While Williams has not seen any direct issues in his district, he said he is concerned about the shortage of trash cans. Because August is the busiest month of the year due to several individuals moving to Oktibbeha County to attend Mississippi State University, he said he wishes the county could receive more cans per year.
“We’re not going to be able to get additional cans until the first of October,” Williams said. “We’re asking residents of Oktibbeha County to wait until the first of October to get trash cans unless we can locate some before then.”
‘We went back to this service in hopes that the service would get better’
This is not the first time Oktibbeha County has seen issues arise with trash pickup.

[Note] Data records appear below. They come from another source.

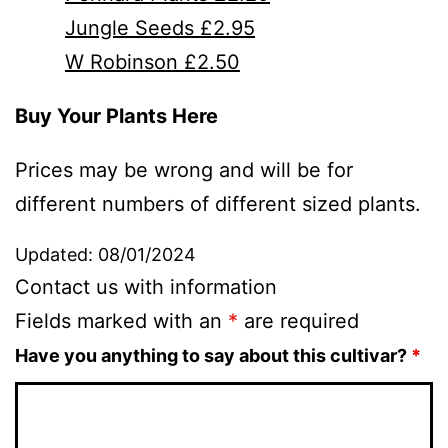
Jungle Seeds £2.95
W Robinson £2.50
Buy Your Plants Here
Prices may be wrong and will be for
different numbers of different sized plants.
Updated: 08/01/2024
Contact us with information
Fields marked with an
*
are required
Have you anything to say about this cultivar?
*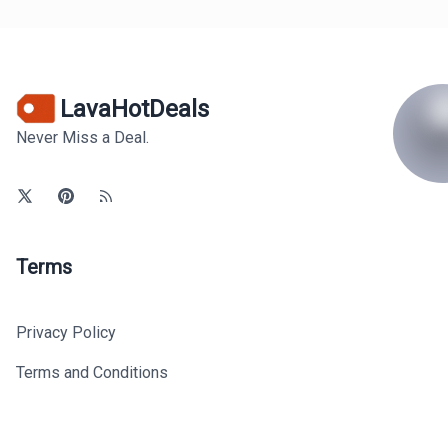
LavaHotDeals
Never Miss a Deal.
Terms
Privacy Policy
Terms and Conditions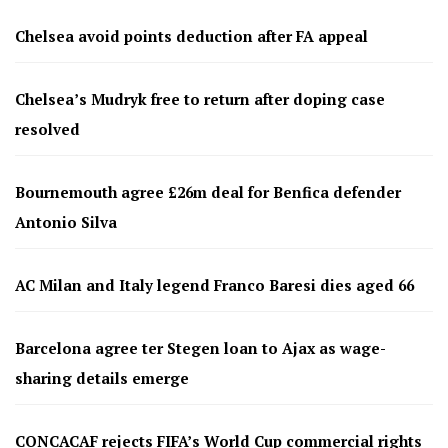
Chelsea avoid points deduction after FA appeal
Chelsea’s Mudryk free to return after doping case
resolved
Bournemouth agree £26m deal for Benfica defender
Antonio Silva
AC Milan and Italy legend Franco Baresi dies aged 66
Barcelona agree ter Stegen loan to Ajax as wage-
sharing details emerge
CONCACAF rejects FIFA’s World Cup commercial rights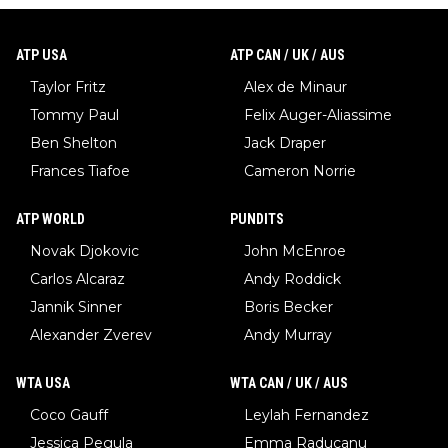
ATP USA
ATP CAN / UK / AUS
Taylor Fritz
Alex de Minaur
Tommy Paul
Felix Auger-Aliassime
Ben Shelton
Jack Draper
Frances Tiafoe
Cameron Norrie
ATP WORLD
PUNDITS
Novak Djokovic
John McEnroe
Carlos Alcaraz
Andy Roddick
Jannik Sinner
Boris Becker
Alexander Zverev
Andy Murray
WTA USA
WTA CAN / UK / AUS
Coco Gauff
Leylah Fernandez
Jessica Pegula
Emma Raducanu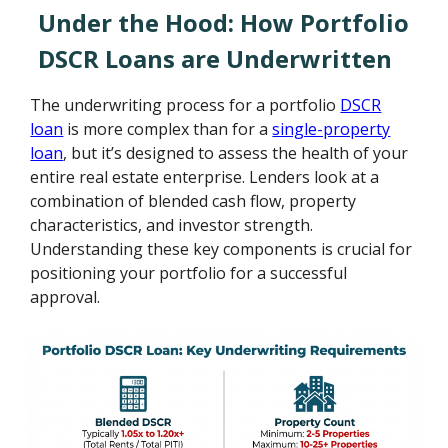
Under the Hood: How Portfolio
DSCR Loans are Underwritten
The underwriting process for a portfolio
DSCR
loan
is more complex than for a
single-property
loan
, but it’s designed to assess the health of your
entire real estate enterprise. Lenders look at a
combination of blended cash flow, property
characteristics, and investor strength.
Understanding these key components is crucial for
positioning your portfolio for a successful
approval.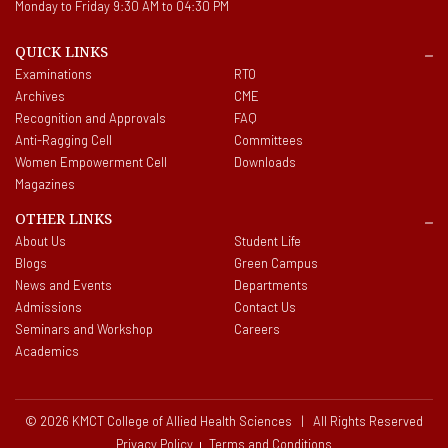
Monday to Friday 9:30 AM to 04:30 PM
QUICK LINKS
Examinations
RTO
Archives
CME
Recognition and Approvals
FAQ
Anti-Ragging Cell
Committees
Women Empowerment Cell
Downloads
Magazines
OTHER LINKS
About Us
Student Life
Blogs
Green Campus
News and Events
Departments
Admissions
Contact Us
Seminars and Workshop
Careers
Academics
© 2026 KMCT College of Allied Health Sciences | All Rights Reserved
Privacy Policy
Terms and Conditions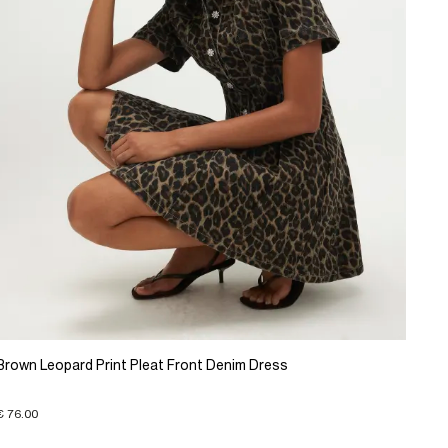
Brown Leopard Print Pleat Front Denim Dress
€ 76.00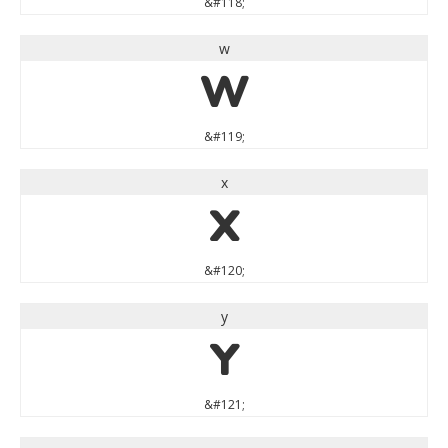
&#118;
w
w
&#119;
x
x
&#120;
y
y
&#121;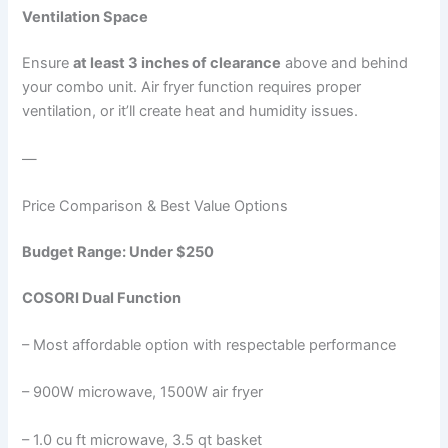
Ventilation Space
Ensure
at least 3 inches of clearance
above and behind
your combo unit. Air fryer function requires proper
ventilation, or it’ll create heat and humidity issues.
—
Price Comparison & Best Value Options
Budget Range: Under $250
COSORI Dual Function
– Most affordable option with respectable performance
– 900W microwave, 1500W air fryer
– 1.0 cu ft microwave, 3.5 qt basket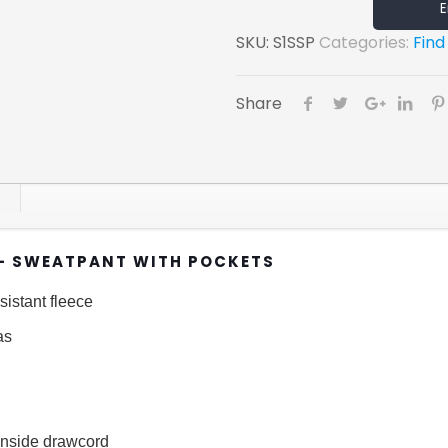
E
SKU:
S1SSP
Categories:
Find
Share
– SWEATPANT WITH POCKETS
sistant fleece
as
 inside drawcord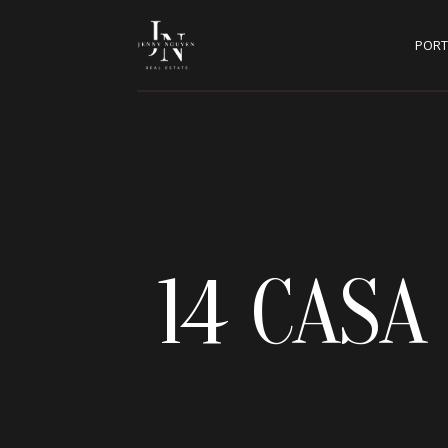
PORT
14 CAS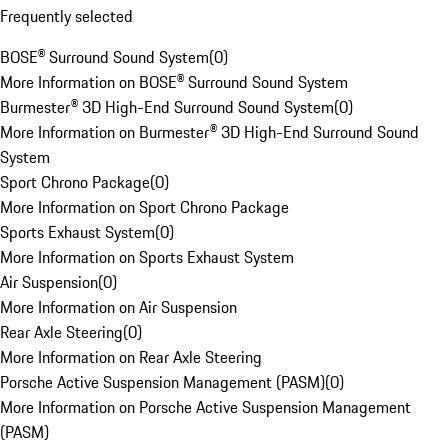
Frequently selected
BOSE® Surround Sound System
(
0
)
More Information on BOSE® Surround Sound System
Burmester® 3D High-End Surround Sound System
(
0
)
More Information on Burmester® 3D High-End Surround Sound
System
Sport Chrono Package
(
0
)
More Information on Sport Chrono Package
Sports Exhaust System
(
0
)
More Information on Sports Exhaust System
Air Suspension
(
0
)
More Information on Air Suspension
Rear Axle Steering
(
0
)
More Information on Rear Axle Steering
Porsche Active Suspension Management (PASM)
(
0
)
More Information on Porsche Active Suspension Management
(PASM)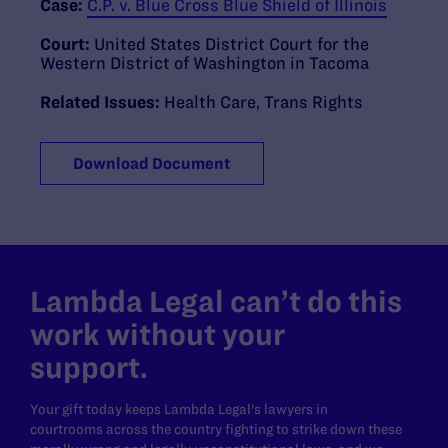
Case:
C.P. v. Blue Cross Blue Shield of Illinois
Court:
United States District Court for the
Western District of Washington in Tacoma
Related Issues:
Health Care
,
Trans Rights
Download Document
Lambda Legal can’t do this
work without your
support.
Your gift today keeps Lambda Legal's lawyers in
courtrooms across the country fighting to strike down these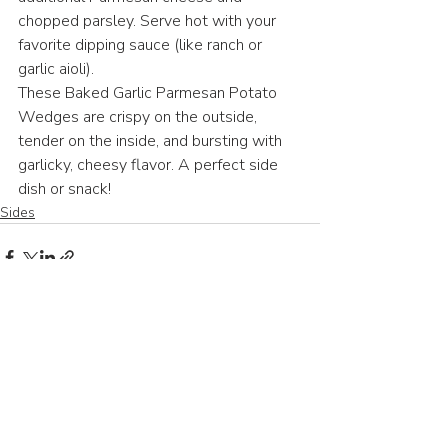
chopped parsley. Serve hot with your 
favorite dipping sauce (like ranch or 
garlic aioli).
These Baked Garlic Parmesan Potato 
Wedges are crispy on the outside, 
tender on the inside, and bursting with 
garlicky, cheesy flavor. A perfect side 
dish or snack! 
Sides
Recent Posts
See All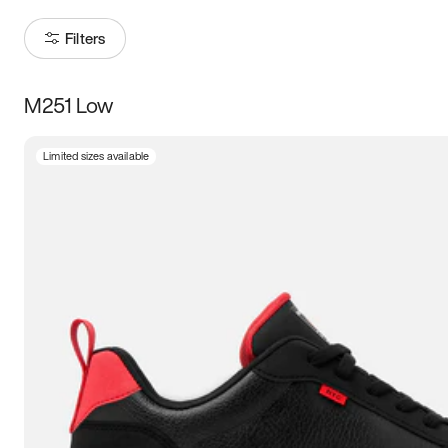
Filters
M251 Low
Size
Limited sizes available
Women
’s
Men
’s
3.5
4
4.5
5
5.5
6
6.5
7
7.5
8
8.5
9
9.5
10
10.5
11
11.5
12
12.5
13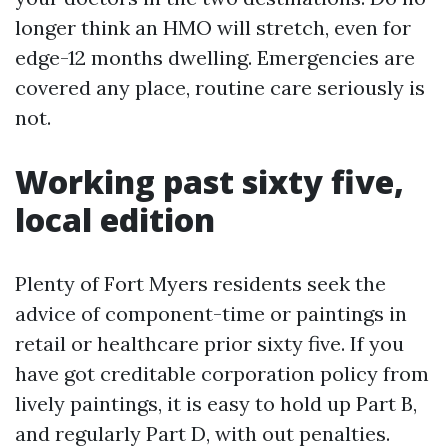
longer think an HMO will stretch, even for
edge-12 months dwelling. Emergencies are
covered any place, routine care seriously is
not.
Working past sixty five,
local edition
Plenty of Fort Myers residents seek the
advice of component-time or paintings in
retail or healthcare prior sixty five. If you
have got creditable corporation policy from
lively paintings, it is easy to hold up Part B,
and regularly Part D, with out penalties.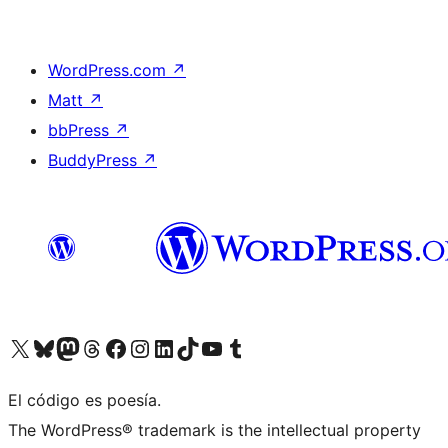
WordPress.com
↗
Matt
↗
bbPress
↗
BuddyPress
↗
Visit our X (formerly Twitter) account
Visit our Bluesky account
Visit our Mastodon account
Visit our Threads account
Visit our Facebook page
Visit our Instagram account
Visit our LinkedIn account
Visit our TikTok account
Visit our YouTube channel
Visit our Tumblr account
El código es poesía.
The WordPress® trademark is the intellectual property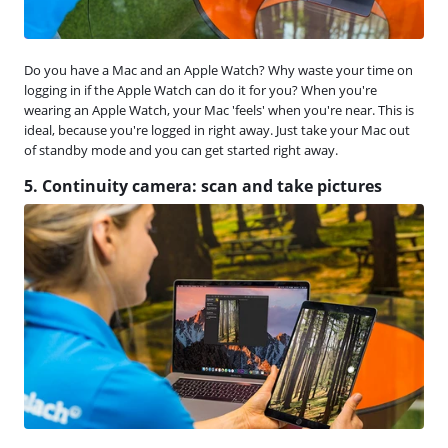
Do you have a Mac and an Apple Watch? Why waste your time on
logging in if the Apple Watch can do it for you? When you're
wearing an Apple Watch, your Mac 'feels' when you're near. This is
ideal, because you're logged in right away. Just take your Mac out
of standby mode and you can get started right away.
5. Continuity camera: scan and take pictures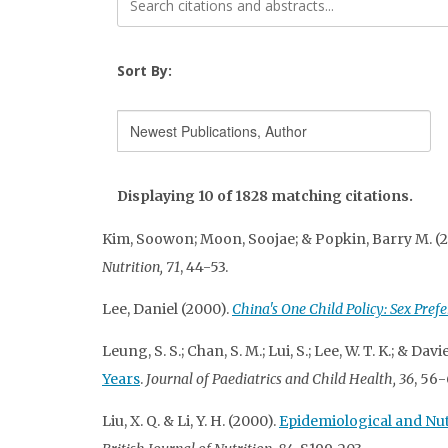
Sort By:
Displaying 10 of 1828 matching citations.
Kim, Soowon; Moon, Soojae; & Popkin, Barry M. (
Nutrition, 71
, 44-53.
Lee, Daniel (2000).
China's One Child Policy: Sex Pref
Leung, S. S.; Chan, S. M.; Lui, S.; Lee, W. T. K.; & Davi
Years
.
Journal of Paediatrics and Child Health, 36
, 56-
Liu, X. Q. & Li, Y. H. (2000).
Epidemiological and Nut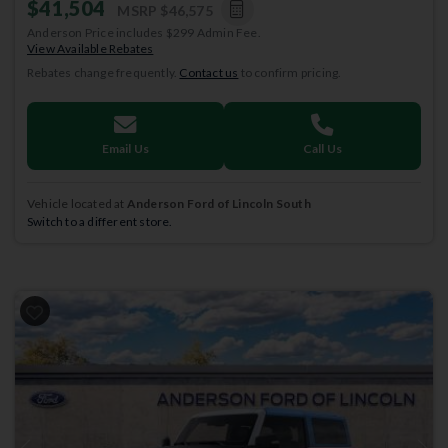
$41,504
MSRP
$46,575
Anderson Price includes $299 Admin Fee.
View Available Rebates
Rebates change frequently.
Contact us
to confirm pricing.
Email Us
Call Us
Vehicle located at
Anderson Ford of Lincoln South
Switch to a different store.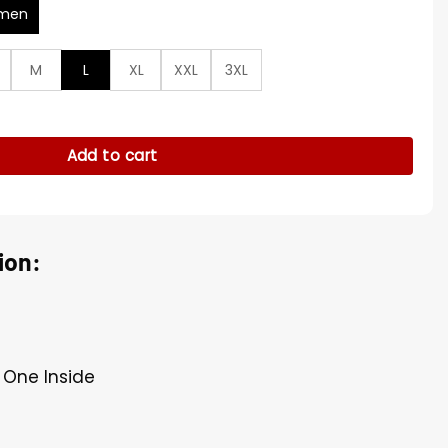
men
M
L
XL
XXL
3XL
 Çiftçi Grey Jacket quantity
Add to cart
ion:
, One Inside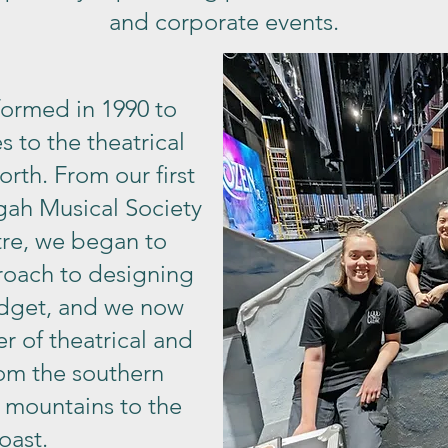
and corporate events.
formed in 1990 to
s to the theatrical
orth. From our first
gah Musical Society
tre, we began to
roach to designing
udget, and we now
r of theatrical and
rom the southern
 mountains to the
oast.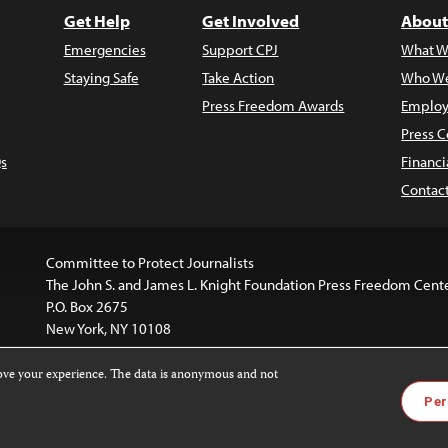
Get Help
Get Involved
About
Emergencies
Support CPJ
What W
Staying Safe
Take Action
Who We
Press Freedom Awards
Employ
Press C
s
Financi
Contac
Committee to Protect Journalists
The John S. and James L. Knight Foundation Press Freedom Cent
P.O. Box 2675
New York, NY 10108
rove your experience. The data is anonymous and not
is licensed under a
Creative Commons
Images and other med
Per
 4.0 International License
.
For more information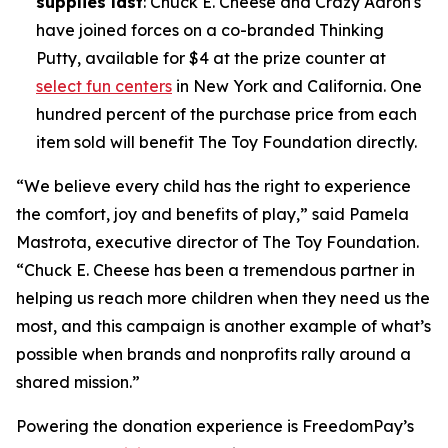
supplies last
: Chuck E. Cheese and Crazy Aaron's
have joined forces on a co-branded Thinking
Putty, available for $4 at the prize counter at
select fun centers
in New York and California. One
hundred percent of the purchase price from each
item sold will benefit The Toy Foundation directly.
“We believe every child has the right to experience
the comfort, joy and benefits of play,” said Pamela
Mastrota, executive director of The Toy Foundation.
“Chuck E. Cheese has been a tremendous partner in
helping us reach more children when they need us the
most, and this campaign is another example of what’s
possible when brands and nonprofits rally around a
shared mission.”
Powering the donation experience is FreedomPay’s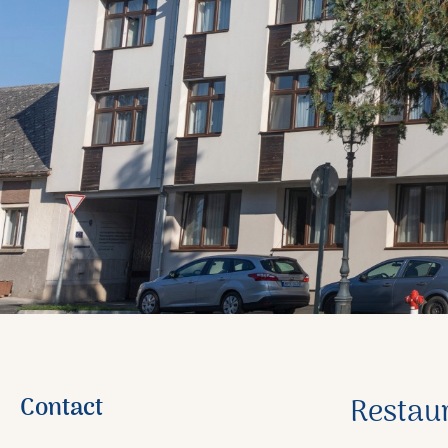
Contact
Restau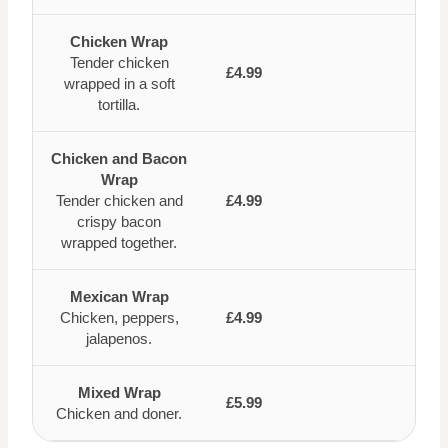
Chicken Wrap
Tender chicken
£4.99
wrapped in a soft
tortilla.
Chicken and Bacon
Wrap
Tender chicken and
£4.99
crispy bacon
wrapped together.
Mexican Wrap
Chicken, peppers,
£4.99
jalapenos.
Mixed Wrap
£5.99
Chicken and doner.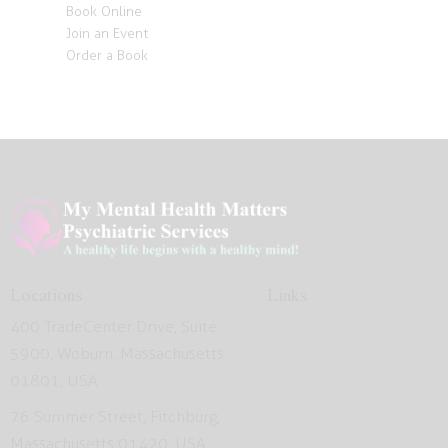
Book Online
Join an Event
Order a Book
Locations
Links
400 TradeCenter Drive, Suite
5900, Woburn, Massachusetts
01801, USA
76 Summer Street, Fitchburg,
Massachusetts 01420, USA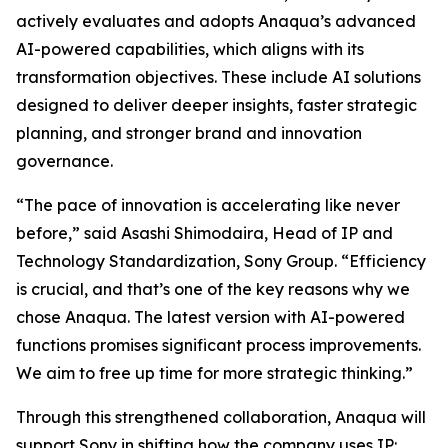
actively evaluates and adopts Anaqua’s advanced
AI-powered capabilities, which aligns with its
transformation objectives. These include AI solutions
designed to deliver deeper insights, faster strategic
planning, and stronger brand and innovation
governance.
“The pace of innovation is accelerating like never
before,” said Asashi Shimodaira, Head of IP and
Technology Standardization, Sony Group. “Efficiency
is crucial, and that’s one of the key reasons why we
chose Anaqua. The latest version with AI-powered
functions promises significant process improvements.
We aim to free up time for more strategic thinking.”
Through this strengthened collaboration, Anaqua will
support Sony in shifting how the company uses IP: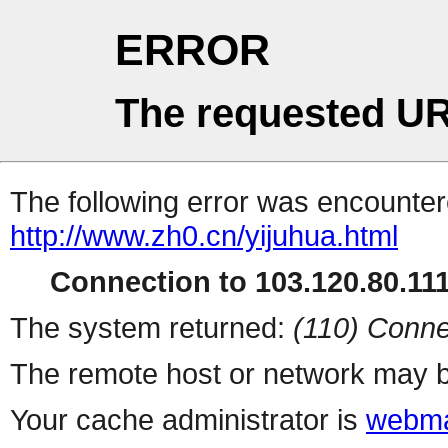
ERROR
The requested UR
The following error was encountere
http://www.zh0.cn/yijuhua.html
Connection to 103.120.80.111 
The system returned:
(110) Conne
The remote host or network may b
Your cache administrator is
webma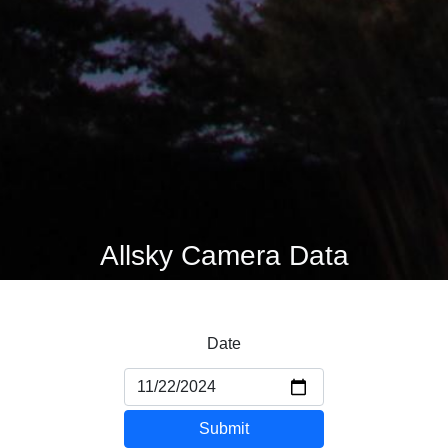
Allsky Camera Data
Date
Submit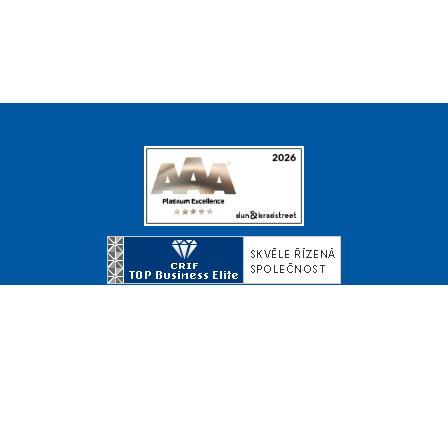
© Copyright 2026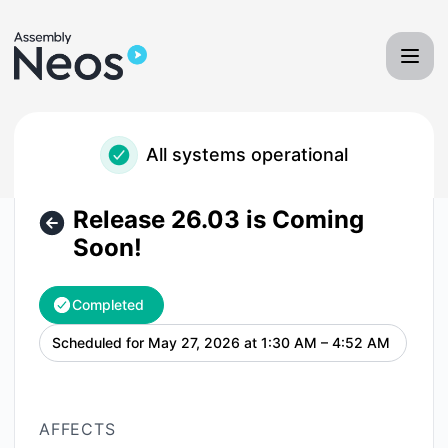
Neos - Assembly Software - Release 26.03 is Coming Soon!
All systems operational
Release 26.03 is Coming
Soon!
Completed
Scheduled for
May 27, 2026 at 1:30 AM – 4:52 AM
UTC
AFFECTS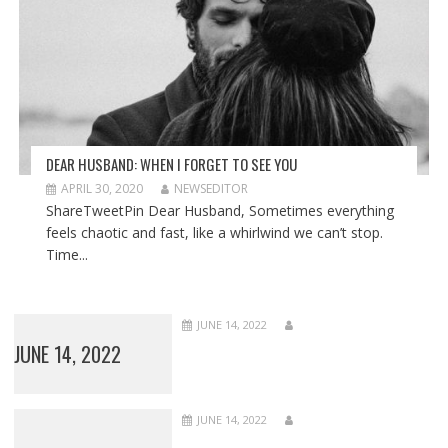
DEAR HUSBAND: WHEN I FORGET TO SEE YOU
APRIL 30, 2020
NEWSEDITOR
ShareTweetPin Dear Husband, Sometimes everything
feels chaotic and fast, like a whirlwind we can’t stop.
Time...
JUNE 14, 2022
JUNE 14, 2022
JUNE 14, 2022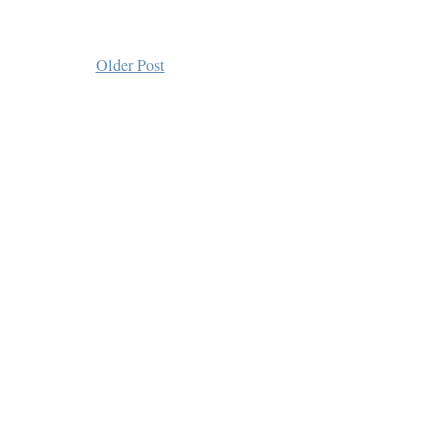
Older Post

The board discussed contracting with a private company three years ago but ultimately decided to stay with waste management.
Miller said she would be open to researching other entities if citizens continue to not receive adequate service.
“We went back to this service in hopes that the service would get better,” Miller said. “I understand that they’re having employment issues, like all businesses are having, but I do question — this is our second round of questioning the service that the citizens are receiving — that we should not address that again.”
Roberson said the county invests into waste management and pays a lower cost for services in return. If the board were to decide to leave and contract a private company, the investment would be lost.
“The issue we have as a county, though, is if we leave that board, in other words if we decide to get out of it, we will lose whatever interest we have in it,” Roberson said. “It’s not like we can go back and get in it again. Once you’re out, you’re out.”